Олег обрисовал ей всю ситуацию, конечно же, утаив некоторые подробности всей истории, и Василиса Поликарповна, понимающая женщина, согласилась взять девочку в школу. По возрасту Даша должна была попасть в третий класс, но, сказала директор, так как они идут по усложненной программе, максимум, что она может сделать, это устроить девочку во второй. Если Олег Витальевич подтянет ее по некоторым предметам. И Олег согласился. Даша тоже не противилась, а даже обрадовалась, когда Олег со счастливой, улыбкой вошел к ней в комнату, где она читала книгу, и сообщил, что с сентября начнутся ее «учебно-трудовые» будни.
Как она обрадовалась! Как заискрились ее глаза, приподнялись бровки, появились изумительные ямочки на щеках!
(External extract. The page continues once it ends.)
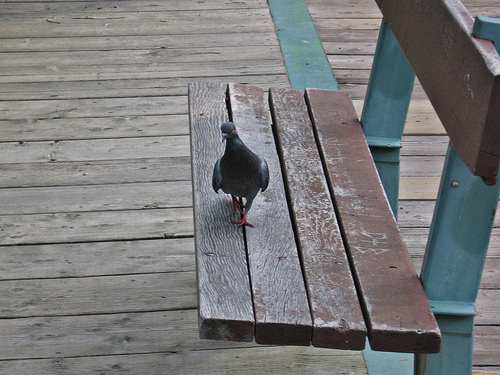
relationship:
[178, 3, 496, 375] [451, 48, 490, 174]
bench made of boards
Он бы все на свете отдал, чтобы видеть ее такой каждый день.
Перспективе общения со своими сверстниками Даша не радовалась. Единственным ребенком, с которым она общалась, был ее брат, и еще несколько подружек, когда она еще жила в Сосновке. На этом ее общение с детьми своего возраста заканчивалось. Но она не стремилась к этому общению. Те дети, которых она встречала на улицах Калининграда, смотрели на нее, как на диковинную зверюшку, презрительно рассматривая ее поношенную одежду и старую обувь, фыркали, морщились и отворачивались. Ни с кем там она не подружилась. Они обходили ее стороной, и она платила им той же монетой.
Общество не принимало Дашу, отвергая саму возможность ее жизни рядом с собой. Так было в Калининграде, и это же повторилось в Москве. Общество не принимало ее и здесь тоже, девочка это чувствовала. Она словно не заслужила права находиться рядом с людьми круга дяди Олега.
Когда к ним в дом приходили его друзья и знакомые, всегда спрашивая о том, кто она такая, и получая ответ, что она его воспитанница, как-то странно на нее смотрели, выпучив от удивления глаза и приоткрыв рот, но ни о чем не спрашивали, очевидно, стесняясь показаться невежливыми или навязчивыми. С ней они не разговаривали. Но она видела их косые любопытные взгляды в свою сторону, перешептывания между собой, читала на их лицах неодобрение и даже возмущение. Злые люди, плохие люди…
В конце августа, когда до начала учебной недели оставались считанные дни, Даша с Олегом отправились по магазинам покупать ей школьные принадлежности, проведя вместе почти весь день.
А на следующий день Антон улетел в Лондон.
После чего дядя Олег, закрывшись в своем кабинете, не выходя из него, просидел там до самого вечера.